Manufacturers from chemicals to metals and machinery curbed production last year in the fallout from Germany’s energy crisis. As the cutbacks linger, it’s a sign that a deeper industrial malaise is setting in.

(Bloomberg) — Manufacturers from chemicals to metals and machinery curbed production last year in the fallout from Germany’s energy crisis. As the cutbacks linger, it’s a sign that a deeper industrial malaise is setting in.

The record-high prices that were triggered by Russia’s squeeze on deliveries last year are now gone, but worsening economic conditions are hitting demand just as hard. Gas usage across Europe’s industrial landscape is projected to remain about 20% below 2021 levels, according to data from S&P Global Commodity Insights. 

“It’s not just about prices anymore, but about the economic conditions,” said Erisa Pasko, a natural gas analyst at Energy Aspects. “We are still seeing a lot of weakness and a lot of uncertainty.”

The downturn is evident at the Gendorf chemical park located an hour east of Munich.

Some 4,000 people work at the site for chemical makers such as 3M Co., Clariant AG and Westlake Vinnolit GmbH. The park relies mostly on gas to meet its annual electricity demand of over 1 terawatt-hour — equivalent to supplying about 300,000 households, but this year less will be needed.

“There is currently no indication that the situation is improving,” said Tilo Rosenberger-Süß, spokesman for the hub’s operator InfraServ Gendorf, adding that the trend could lead to long-term demand destruction at the facility.

Read More: EU Cuts Euro-Zone Outlook as German Economic Woes Deepen

Despite an 80% decline from last year’s gas prices — which made some production unprofitable — Germany’s energy-intensive industry is struggling even more than the broader manufacturing sector. That’s especially true for chemicals.

VCI, the country’s trade group for the chemicals industry, expects production, not including pharmaceuticals, to fall by 11% in 2023. Meanwhile, the European Chemical Industry Council anticipates a drop this year of 8% across the region, with no imminent recovery in demand expected. 

Germany plays a critical role in the industry’s weakness. Europe’s powerhouse economy started the third quarter with the biggest monthly decline in factory orders since the pandemic in 2020. The downturn in the country’s manufacturing core is probably severe enough to lead to a quarterly contraction, just after barely exiting a recession, according to a monthly survey of economists by Bloomberg.

After massive investment in liquefied natural gas infrastructure and soaking up cargoes on the global market, the risks of shortages this winter is limited. But that shock was been replaced by concerns about a deep-rooted recession, which has made German businesses hesitant to ramp up production again. 

Read More: Germany Faces Grim Outlook as Business Confidence Worsens

With European economies strained by higher interest rates, there are fears that some gas demand might never come back. Some of it might be due to companies switching to renewable power, but others are also pulling up and moving elsewhere. 

Hellma Materials, a Jena-based manufacturer of crystalline and optical components, has invested €20 million ($21 million) in a facility in Trollhattan, Sweden. The new site fulfills Hellma’s complex requirements with regard to electricity supply and industrial cooling water, Chief Executive Officer Thomas Töpfer said in a statement.
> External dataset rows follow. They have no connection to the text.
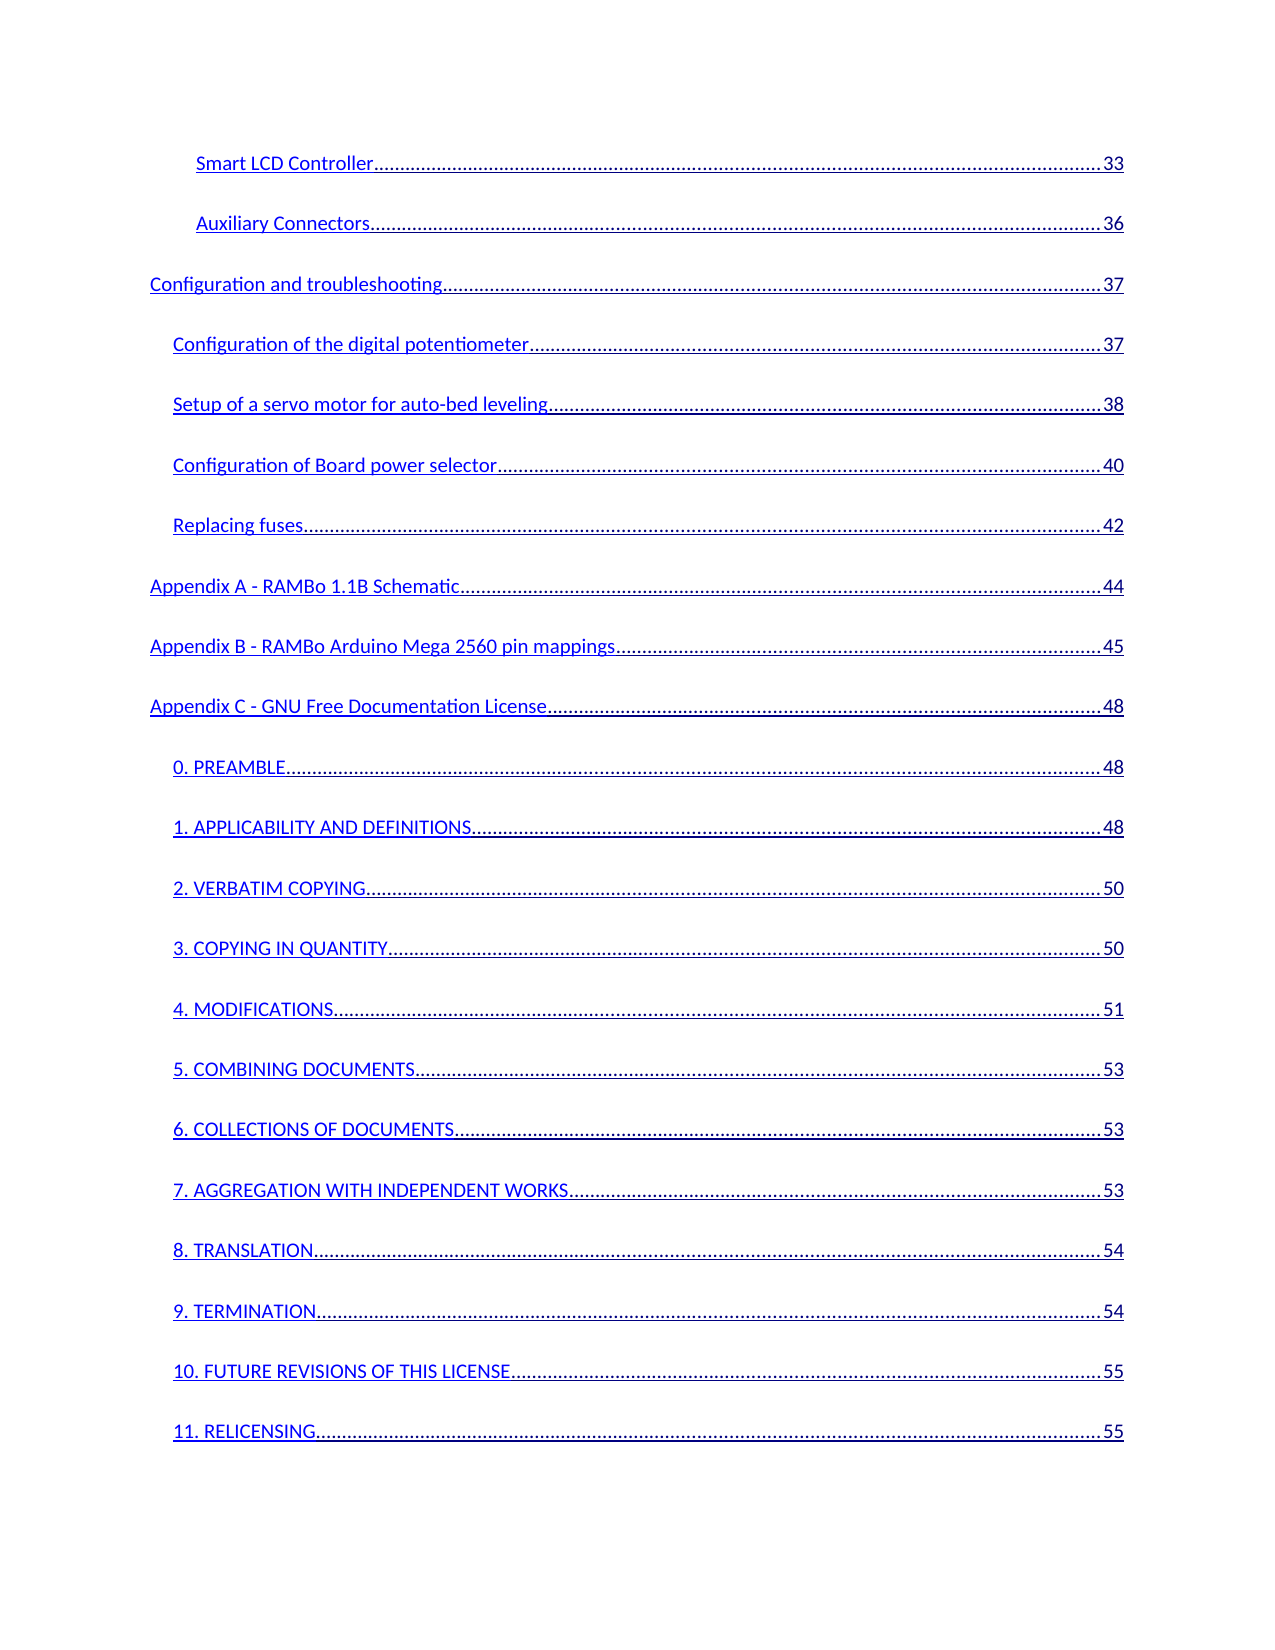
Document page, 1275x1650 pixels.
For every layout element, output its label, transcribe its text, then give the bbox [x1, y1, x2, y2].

text 3. COPYING IN QUANTITY 50 [173, 935, 1125, 961]
text Appendix C - GNU Free Documentation License 48 [150, 694, 1125, 719]
text Auxiliary Connectors 36 [196, 210, 1125, 236]
text Replacing fuses 42 [173, 512, 1125, 538]
text 0. PREAMBLE 48 [173, 754, 1125, 779]
text Configuration of the digital potentiometer 37 [173, 331, 1125, 357]
text Smart LCD Controller 33 [196, 150, 1125, 175]
text 10. FUTURE REVISIONS OF THIS LICENSE 55 [173, 1358, 1125, 1384]
text 5. COMBINING DOCUMENTS 53 [173, 1056, 1125, 1082]
text 7. AGGREGATION WITH INDEPENDENT WORKS 53 [173, 1177, 1125, 1202]
text 1. APPLICABILITY AND DEFINITIONS 48 [173, 814, 1125, 840]
text 8. TRANSLATION 54 [173, 1237, 1125, 1263]
text Appendix B - RAMBo Arduino Mega 2560 pin mappings 45 [150, 633, 1125, 659]
text Appendix A - RAMBo 1.1B Schematic 44 [150, 573, 1125, 598]
text 2. VERBATIM COPYING 50 [173, 875, 1125, 900]
text 4. MODIFICATIONS 51 [173, 996, 1125, 1021]
text 11. RELICENSING 55 [173, 1419, 1125, 1444]
text Setup of a servo motor for auto-bed leveling 38 [173, 392, 1125, 417]
text 6. COLLECTIONS OF DOCUMENTS 53 [173, 1117, 1125, 1142]
text Configuration and troubleshooting 37 [150, 271, 1125, 296]
text Configuration of Board power selector 40 [173, 452, 1125, 477]
text 9. TERMINATION 54 [173, 1298, 1125, 1323]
It’s not all grim. There are signs of recovery in refining, and some segments are too critical to cut for long. 

Yara International ASA, Europe’s largest fertilizer maker, is still expecting higher demand for ammonia for the rest of the year. The company said it had only 10% of its European capacity curtailed, compared with 30% at the beginning of the year.

“Volatility in prices distorts the market and distorts buying,” Magnus Ankarstrand, Yara’s executive vice president for corporate development, said in an interview. “But eventually farmers and distributors have to buy because the market will need the fertilizer to produce the food that the world needs.”